A minuit Pouch presse le déclancheur de mon appareil photographique pour une pose aux petits oignons ; puis on s’embrasse cordialement et on entonne une tonnante Marseillaise suivie du chant des Girondins. Puis on se sépare après s’être souhaité une heureuse année. Après une courte nuit, je file sur Bimont où je passe une partie de la journée. J’en repars le soir à 3 heures ; dans le chemin j’entends dans la direction de Quennevière une formidable explosion qui dure environ une minute, un grondement effrayant avec des  renforcements de temps en temps ; est-ce une série de reelttes (??) ; mais c’est trop rapide pour ces gros lourdauds de Boches qui ne sont pas fichus de faire un tir aussi rapide. Attendons la suite ... Elle ne vient pas ; plus rien. Un peu plus loin je rencontre une voiture qui me mène à Ollencourt puis à Offémont. Le soir on sable le champagne offert par la nation et on fume le cigare de même provenance.

2, 3, 4, 5, 7 janv.

De service à Tracy. Je viens à peine d’arriver que j’apprends par deux de mes brancardiers que mon camarade Desgorces vient d’être tué ce matin à 1 200 mètres en arrière des lignes. Je cours au poste de secours où le Dr Marlata me confirme la terrible nouvelle. J’entre dans la salle où l’on a apporté le corps ; lui, qui, il y a quelques jours encore riait avec moi, qui m’invitait à sa table, avec une franche cordialité, le voilà, couvert de sang, mort au champ d’honneur pour la patrie, frappé en plein front par une de ces balles qu’on a le culot d’appeler “perdues”. Je prie de tout mon coeur pour que Dieu veuille bien le reconnaître parmi les siens, lui qui vient de verser son sang pour une noble cause. Et je ne puis m’empêcher de songer, que si pareille chose m’arrivait, au désespoir de mes chers parents, lorsqu’ils apprendraient la fatale nouvelle. Avec Pouch nous allons au poste de secours des tirailleurs pour avoir des renseignements. On nous apprends dans quelles conditions est mort le malheureux Desgorces, envoyé aux deuxièmes tranchées par un colonel inhumain qui aurait dû se rendre compte de l’inutilité de cette mesure. Les combattants paraissent jaloux de notre sécurité relative, très relative parceque la plupart de nos officiers surtout supérieurs savent bien se mettre à l’abri des balles, des obus et aussi des intempéries.
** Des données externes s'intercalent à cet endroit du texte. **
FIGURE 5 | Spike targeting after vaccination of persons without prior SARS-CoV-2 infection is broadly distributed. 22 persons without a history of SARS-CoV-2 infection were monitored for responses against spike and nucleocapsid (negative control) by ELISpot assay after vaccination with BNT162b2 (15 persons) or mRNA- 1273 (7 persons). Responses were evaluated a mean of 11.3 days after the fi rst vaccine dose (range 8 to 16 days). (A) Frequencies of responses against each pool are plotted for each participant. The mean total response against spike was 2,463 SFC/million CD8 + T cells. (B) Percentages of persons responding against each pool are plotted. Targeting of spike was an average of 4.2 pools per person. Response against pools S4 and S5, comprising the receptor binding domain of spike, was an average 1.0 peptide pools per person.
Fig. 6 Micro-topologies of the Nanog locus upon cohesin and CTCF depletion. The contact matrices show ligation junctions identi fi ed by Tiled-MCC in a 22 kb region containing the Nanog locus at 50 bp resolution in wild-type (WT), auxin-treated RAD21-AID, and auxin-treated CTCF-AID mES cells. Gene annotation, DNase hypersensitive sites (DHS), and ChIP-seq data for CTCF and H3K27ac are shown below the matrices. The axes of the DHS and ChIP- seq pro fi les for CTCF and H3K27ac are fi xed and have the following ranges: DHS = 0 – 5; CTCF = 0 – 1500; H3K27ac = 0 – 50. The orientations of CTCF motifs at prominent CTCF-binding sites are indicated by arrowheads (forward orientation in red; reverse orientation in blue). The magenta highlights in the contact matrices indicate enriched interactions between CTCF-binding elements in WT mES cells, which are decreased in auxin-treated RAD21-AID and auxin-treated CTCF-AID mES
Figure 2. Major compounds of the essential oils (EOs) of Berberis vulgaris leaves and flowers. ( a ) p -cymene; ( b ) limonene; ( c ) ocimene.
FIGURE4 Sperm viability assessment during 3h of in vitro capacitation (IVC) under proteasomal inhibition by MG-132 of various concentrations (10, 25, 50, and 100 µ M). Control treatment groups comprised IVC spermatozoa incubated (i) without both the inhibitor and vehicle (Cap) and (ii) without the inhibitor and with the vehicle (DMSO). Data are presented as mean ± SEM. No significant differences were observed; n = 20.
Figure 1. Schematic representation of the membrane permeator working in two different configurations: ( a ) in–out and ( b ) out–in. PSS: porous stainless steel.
Il est d’ailleurs évident que, en temps ordinaire, nous sommes autrement exposés que les combattants qui se terrent dans leurs tranchées, tandis que nous avons à passer dans des endroits balayés par les balles ou par les obus. L’abîme qui nous sépare des combattants est creusé encore un peu plus. Est-ce malheureux de voir en face de l’ennemi commun, des Français se détester cordialement. La guerre n’a même pas réussi à faire l’union de toutes les bonnes volontés. Le soir, je vais veiller quelques heures et prier pour mon pauvre camarade.

8 janv.

Retour à Offémont. Le soir, Pouch, Fica et moi nous allons à Tracy, assister aux obsèques de notre malheureux confrère ; de nombreux médecins de presque tous les régiments des environs y assistent, montrant bien l’esprit de solidarité qui anime le corps médical. Nous sommes réunis au poste de secours, lorsqu’un zouave vient nous apprendre que le commandant du bataillon de Degorces vient d’être tué. Bien que nous soyons tous habitués à voir la mort de près, cette terrible coïncidence cause une vive émotion ; pendant quelques minutes, c’est le silence tragique interrompu par l’arrivée de nouveaux confrères. L’heure est arrivée ; nous allons conduire Desgorces à sa dernière demeure ; nous nous séparons en nous échelonnant le long du convoi : les combattants seraient encore f.... de dire qu’il y a beaucoup d’oisifs et d’inutiles parmi les médecins pour qu’ils aient pu venir aussi nombreux ! Il est profondément triste d’en être réduits à de tels expédients. Au cimetière, le Dr Marlata médecin-chef des zouaves dit quelques mots d’adieu ; il ne peut pas terminer ; l’émotion l’étreint. Après lui, Valois vient bredouiller quelques phrases officielles ; un dernier adieu à notre cher camarade et tout est fini. Une victime de plus, dont la vie aurait peut-être été épargnée, sans que personne en souffre.